*Task objective:* Please retype the data that follows, starting at the line containing "input [7:0] a;" and stopping after the last line.

*Material provided:*

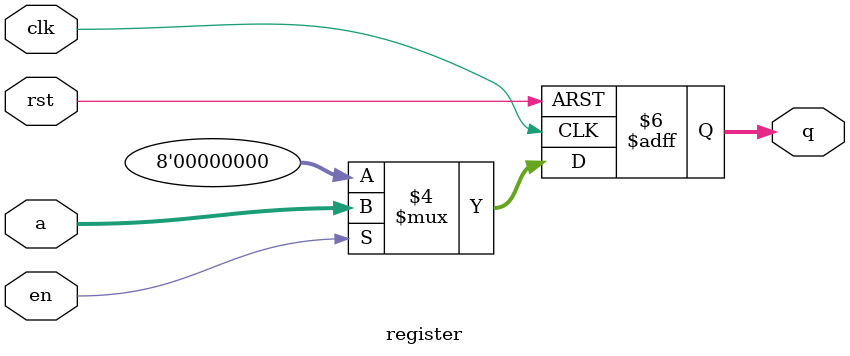
<source format=v>
module register(clk,rst,en,a,q);

    input clk,rst,en;
	input [7:0] a;
	output reg [7:0] q;
	
	always@(posedge clk or posedge rst)
	begin
	
	   if(rst)
	      q<=0;
		else if (en==0)
          q<=0;
		else
          q<=a;		
    end

endmodule	

</source>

*Finished exercise:*
	input [7:0] a;
	output reg [7:0] q;
	
	always@(posedge clk or posedge rst)
	begin
	
	   if(rst)
	      q<=0;
		else if (en==0)
          q<=0;
		else
          q<=a;		
    end

endmodule	

</source>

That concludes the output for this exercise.